Untuk itu pihaknya telah mengusulkan inisiasi kepada Menteri Transportasi Singapura sebelumnya (Kwan Boon Wan) terkait dengan potensi pembentukan travel bubble antara kedua Negara di masa Pandemi Covid-19.
“Indonesia sedang berupaya memulihkan konektivitas penerbangan internasional dari dan ke Indonesia. Pembentukan travel bubble dilakukan untuk menormalkan atau membuka kembali konektivitas transportasi antar kedua negara dengan tetap menjalankan protokol kesehatan, sehingga perjalanan tetap aman dan sehat,” ungkap Budi.
Menteri Transportasi Singapura Ong Ye Kung menyambut baik inisiasi dari Menhub terkait travel bubble.
Selain itu, kedua Menteri juga membahas sejumlah peluang kerja sama di sektor transportasi seperti : rencana pengembangan transportasi di Ibu Kota Negara Baru, dan sejumlah kerjasama lainnya di sektor darat, laut, udara, dan kereta api.
Wacana Travel Bubble Negara ASEAN pada Era New Normal Pariwisata
Sebelumnya, sembari tetap menerapkan protokol kesehatan, sektor pariwisata tengah menyiapkan berbagai langkah strategis untuk kembali bergeliat pada masa pandemi. Salah satunya adalah bersinergi dengan berbagai pihak.
Prof. Dr. Walter Jamieson, selaku Academic Consultant Tammasat University, mengatakan, masa pandemi seperti sekarang ini adalah momen paling tepat untuk membuat berbagai inovasi.
"Jadi, jangan hanya new normal. tapi better normal," ucapnya dalam webinar bertajuk "The Impact of COVID-19 and the New Normal: the Southeast Asia Travel and Tourism Industry’s Perspective", Kamis, 18 Juni 2020.
Mengelaborasi poin itu, President of the Federation of ASEAN Travel Association (FATA), Datuk Tan Kok Liang, mengajukan narasi travel bubble negara ASEAN sebagai langkah awal mengembalikan pergerakan sektor pariwisata.
"Dengan begitu, butuh kolaborasi dalam banyak pihak. Pemerintah pun harus terus secara aktif membantu dalam promosi wisata," tuturnya. Wacara travel bubble ini kemudian disambung kembali oleh Eddy Krismeidi Soemawilaga selaku Deputy President ASEAN Tourism Association (ASEANTA).
Tak ditampik Eddy bahwa pariwisata domestik kemungkinan memang bakal kembali pulih, mengingat membuka perbatasan bukanlah perkara mudah di masa pandemi.

* _TUGAS ANDA_:
[1] Sebutkan semua nama orang yang muncul dalam teks kutipan, sesuai urutan kemunculannya.
[2] Jawab pertanyaan berikut berdasarkan teks kutipan.
(a) Siapa Menteri Transportasi Singapura yang menyambut baik inisiasi travel bubble dari Menhub?
(b) Pada hari dan tanggal berapa webinar yang disebut dalam teks itu berlangsung?
(c) Apa jabatan Eddy Krismeidi Soemawilaga?
[3] Salin tanpa perubahan bagian teks kutipan yang dimulai dengan kata-kata "Menteri Transportasi Singapura Ong" dan berakhir dengan "dengan berbagai pihak.".

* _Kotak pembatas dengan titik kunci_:
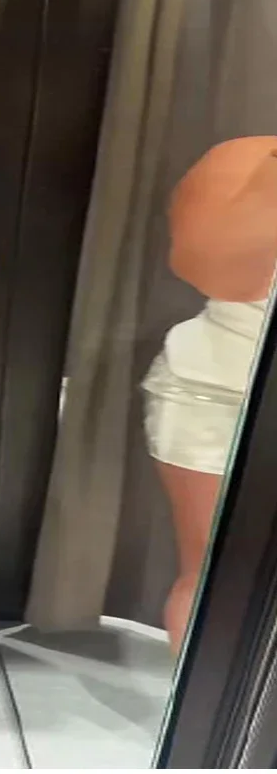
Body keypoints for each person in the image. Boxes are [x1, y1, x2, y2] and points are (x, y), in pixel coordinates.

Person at [142, 136, 277, 654]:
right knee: (208, 572)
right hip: (208, 391)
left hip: (209, 383)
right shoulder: (253, 161)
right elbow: (199, 260)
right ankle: (207, 707)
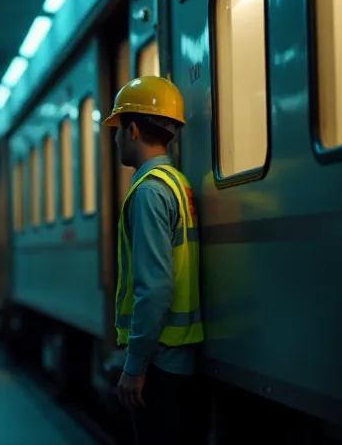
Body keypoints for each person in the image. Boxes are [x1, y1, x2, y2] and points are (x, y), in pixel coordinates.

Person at [102, 75, 203, 444]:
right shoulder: (177, 183)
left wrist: (134, 365)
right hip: (180, 355)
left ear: (131, 130)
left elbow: (155, 287)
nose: (114, 139)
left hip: (159, 362)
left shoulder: (148, 193)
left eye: (116, 130)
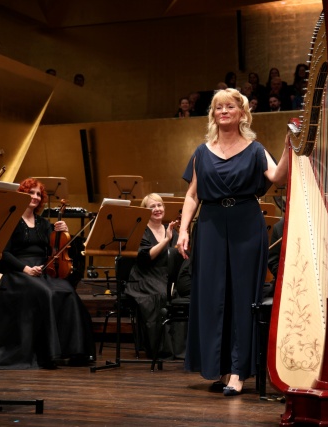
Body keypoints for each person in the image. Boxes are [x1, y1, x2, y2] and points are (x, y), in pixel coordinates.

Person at [176, 88, 289, 396]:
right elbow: (192, 195)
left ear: (242, 113)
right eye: (218, 107)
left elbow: (277, 176)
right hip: (210, 225)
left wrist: (290, 145)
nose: (223, 111)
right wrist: (184, 229)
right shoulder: (202, 151)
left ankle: (238, 371)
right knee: (212, 296)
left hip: (246, 224)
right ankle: (220, 368)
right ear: (213, 114)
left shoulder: (255, 148)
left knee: (241, 297)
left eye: (230, 107)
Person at [0, 178, 95, 370]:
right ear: (21, 194)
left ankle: (74, 351)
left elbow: (55, 248)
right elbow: (3, 253)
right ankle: (48, 353)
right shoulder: (10, 220)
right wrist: (25, 269)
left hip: (43, 269)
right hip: (18, 272)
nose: (35, 197)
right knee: (45, 293)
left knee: (67, 291)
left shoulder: (44, 223)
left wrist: (64, 232)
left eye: (39, 194)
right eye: (31, 193)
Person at [124, 193, 180, 359]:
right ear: (145, 211)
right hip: (143, 277)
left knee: (180, 294)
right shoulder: (141, 231)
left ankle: (181, 349)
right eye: (152, 207)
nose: (157, 209)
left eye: (159, 205)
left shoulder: (171, 230)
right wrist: (165, 240)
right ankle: (161, 349)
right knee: (161, 295)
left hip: (165, 276)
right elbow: (145, 258)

* _KUNCI JAWABAN_:
[1]
Kwan Boon Wan
Budi
Ong Ye Kung
Walter Jamieson
Datuk Tan Kok Liang
Eddy Krismeidi Soemawilaga

[2]
(a) Ong Ye Kung
(b) Kamis, 18 Juni 2020
(c) Deputy President ASEAN Tourism Association (ASEANTA)

[3]
Menteri Transportasi Singapura Ong Ye Kung menyambut baik inisiasi dari Menhub terkait travel bubble.
Selain itu, kedua Menteri juga membahas sejumlah peluang kerja sama di sektor transportasi seperti : rencana pengembangan transportasi di Ibu Kota Negara Baru, dan sejumlah kerjasama lainnya di sektor darat, laut, udara, dan kereta api.
Wacana Travel Bubble Negara ASEAN pada Era New Normal Pariwisata
Sebelumnya, sembari tetap menerapkan protokol kesehatan, sektor pariwisata tengah menyiapkan berbagai langkah strategis untuk kembali bergeliat pada masa pandemi. Salah satunya adalah bersinergi dengan berbagai pihak.